## Passage shown
══════

Even as Cuba invites foreign capital to invest in the country's oil and gas industry, no chance is ever overlooked to reiterate the guidelines that govern how business is done in this sector on the island.
Cuba Oil & Gas 2017, a meeting recently held in Havana with more than 250 participants from countries such as Canada, the United States, Mexico, Venezuela, Brazil, Argentina, the United Kingdom, France, Italy, Germany, Spain, Russia, China, India and Australia, served to emphasize that the country's program for the development and exploitation of its resources is based on the goal of energy independence.
Organized by Britain's International Research Network (IRN), with the help of Cuba's state oil company, Cuba Petróleo (Cupet), the gathering attracted some 70 specialized companies - with presentations, discussions, negotiating sessions, and guided tours - to exchange information and offer a close-up look at the Cuban energy panorama, highlighting the opportunities made available through the new foreign investment law, number 118, approved in 2014.
According to the IRN's business development director, Paola Galanti, the conference was planned as "an event specifically for Cuba, because it appears to be the moment when the island has all the cards to attract investment, and no one wants to be left out."
Cupet is responsible for exploration and production of fuels, as well as exports and imports; refining crude oil; fabricating oil-based lubricants; and sales of gasoline and lubricants. The company recognizes the importance of advantages provided in the new foreign investment law, including government support with fiscal and tax incentives, as well as the country's political stability, security, energy potential, low costs of operation, and the existence of logistical infrastructure.
Yet the presence of foreign capital in the energy sector is nothing new. In 1995, tourism and the oil industry became pioneers in the opening of the country's economy, although no 100% foreign-owned companies are accepted to operate in the petroleum sector.

══════

## Problem description
Please answer from the passage above on Cuba's oil and gas industry: what number was given to the foreign investment law approved in 2014?

## Raw data
══════

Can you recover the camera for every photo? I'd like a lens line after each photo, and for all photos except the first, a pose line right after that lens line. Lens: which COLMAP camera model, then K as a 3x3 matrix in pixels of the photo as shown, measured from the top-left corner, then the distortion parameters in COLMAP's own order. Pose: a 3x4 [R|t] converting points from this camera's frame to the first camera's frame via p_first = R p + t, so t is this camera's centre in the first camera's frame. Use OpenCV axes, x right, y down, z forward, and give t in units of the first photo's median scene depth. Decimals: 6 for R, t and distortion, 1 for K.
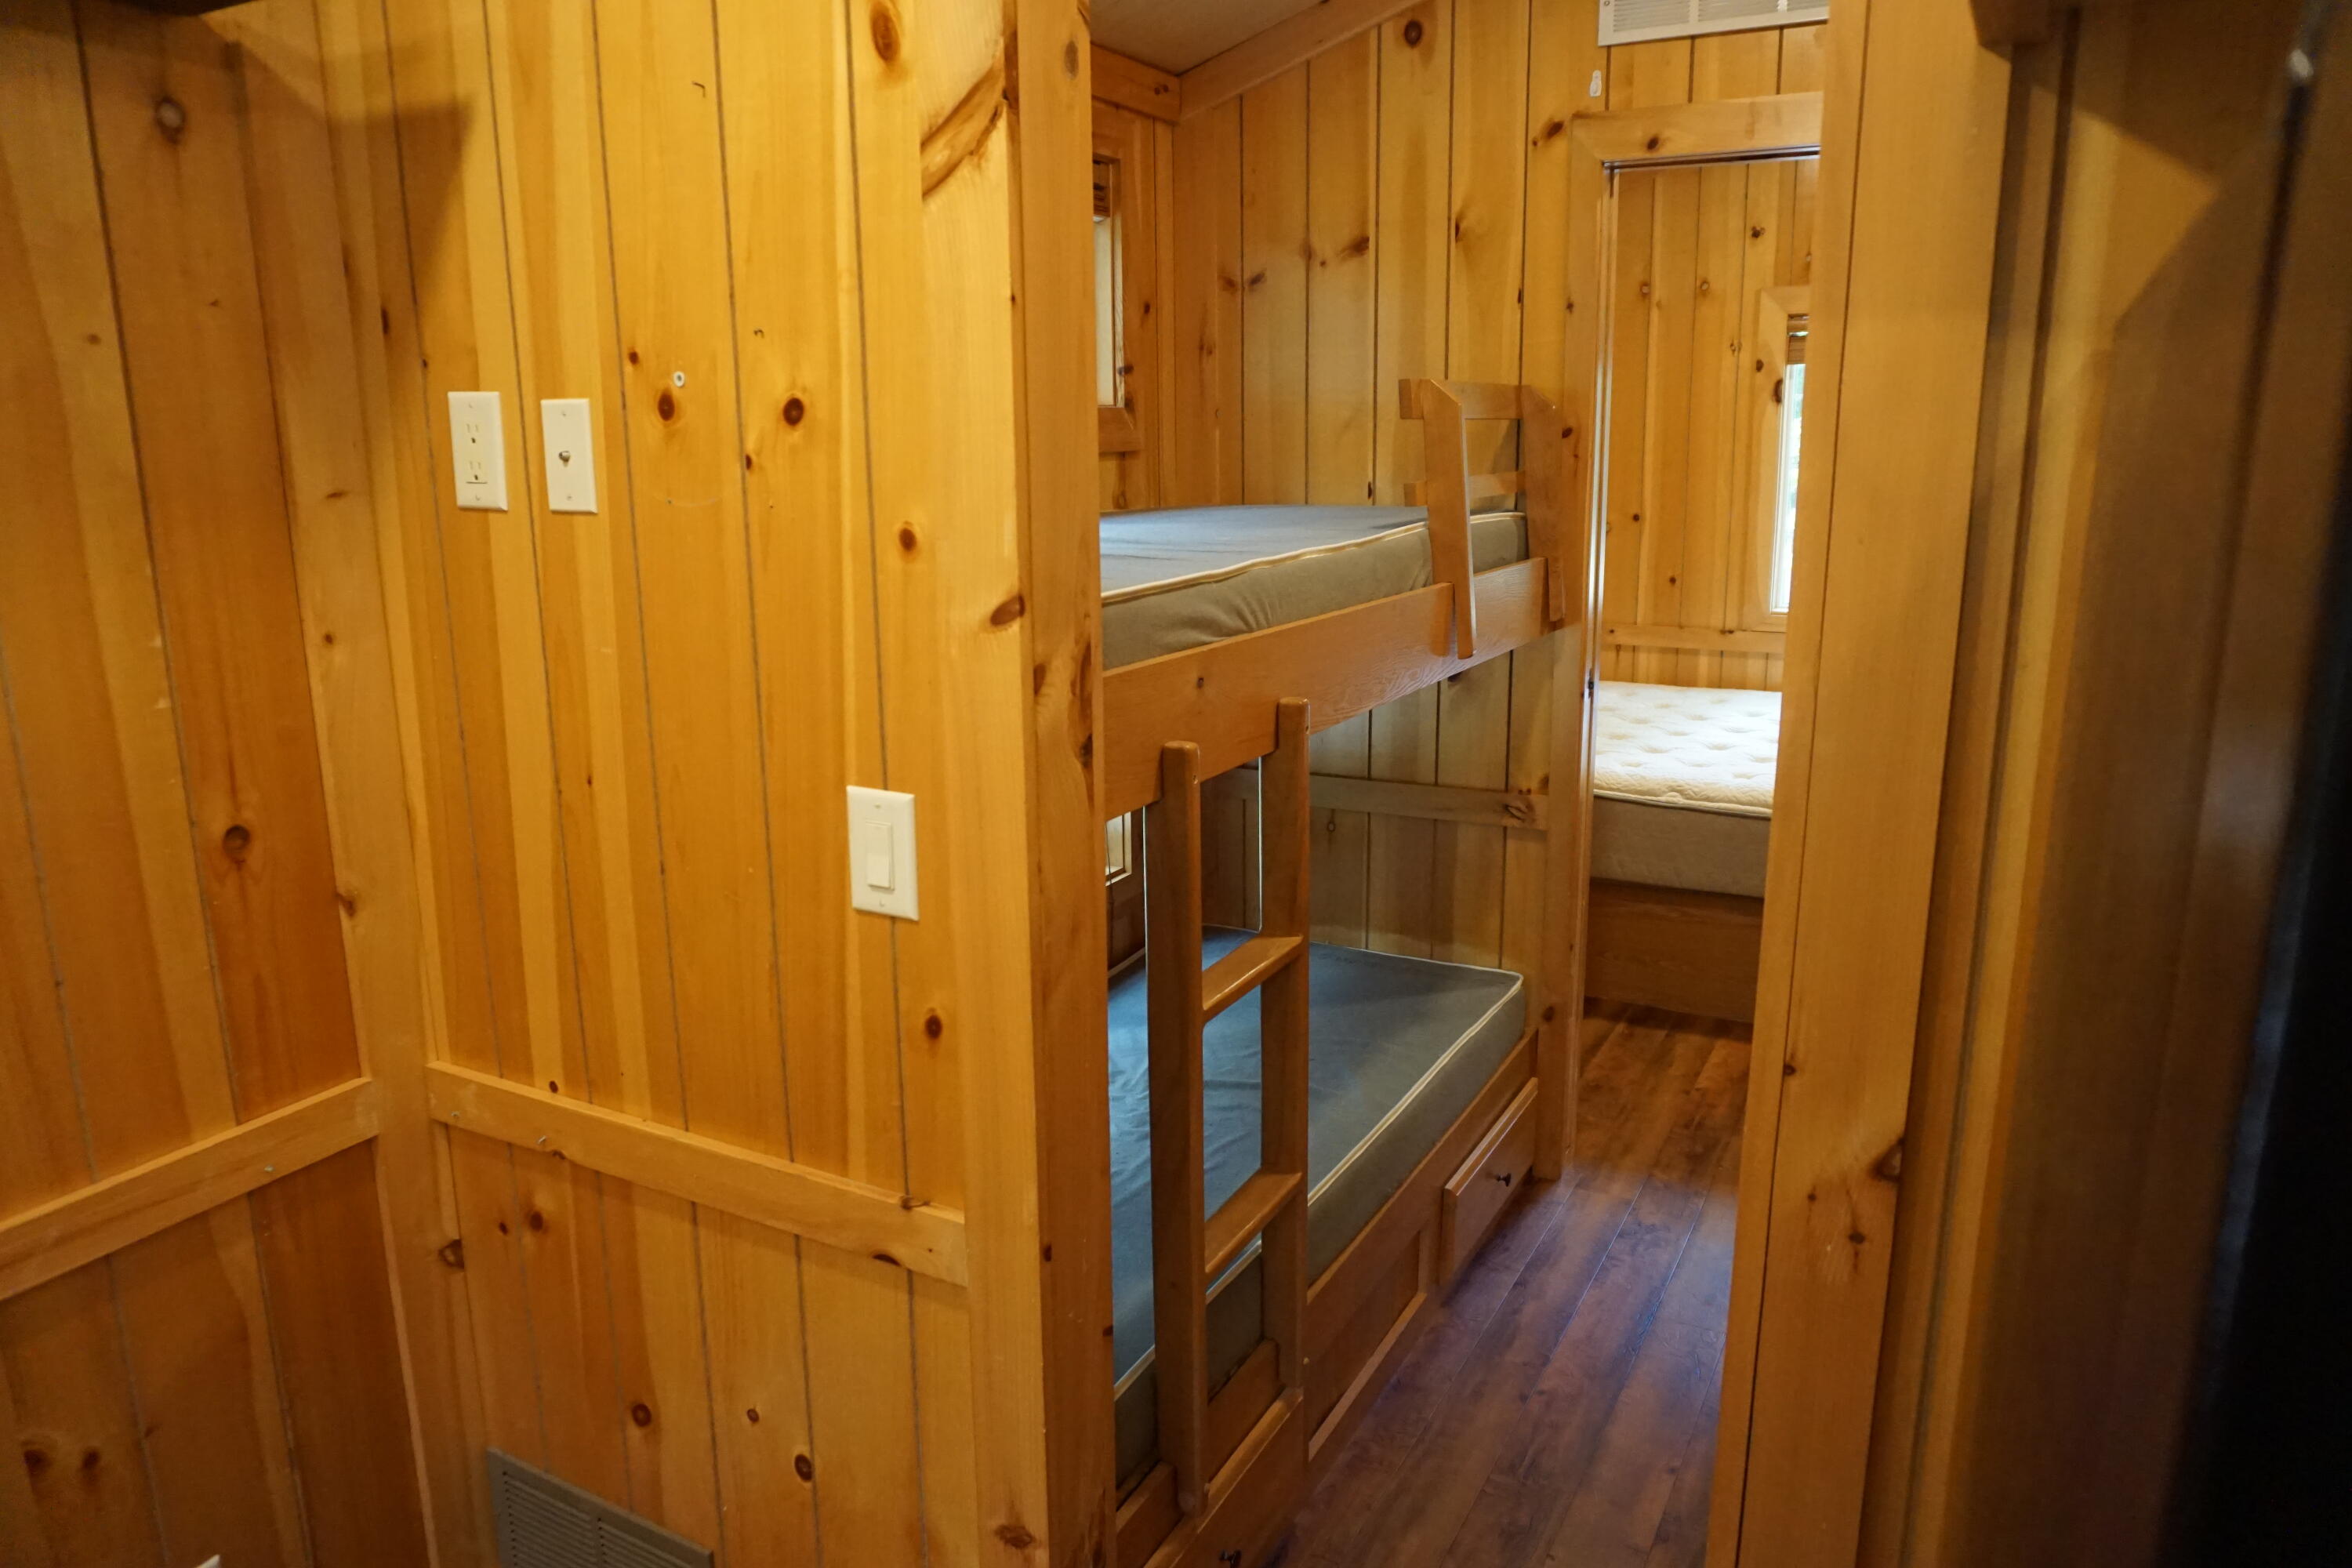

══════

## Response box
Number 118.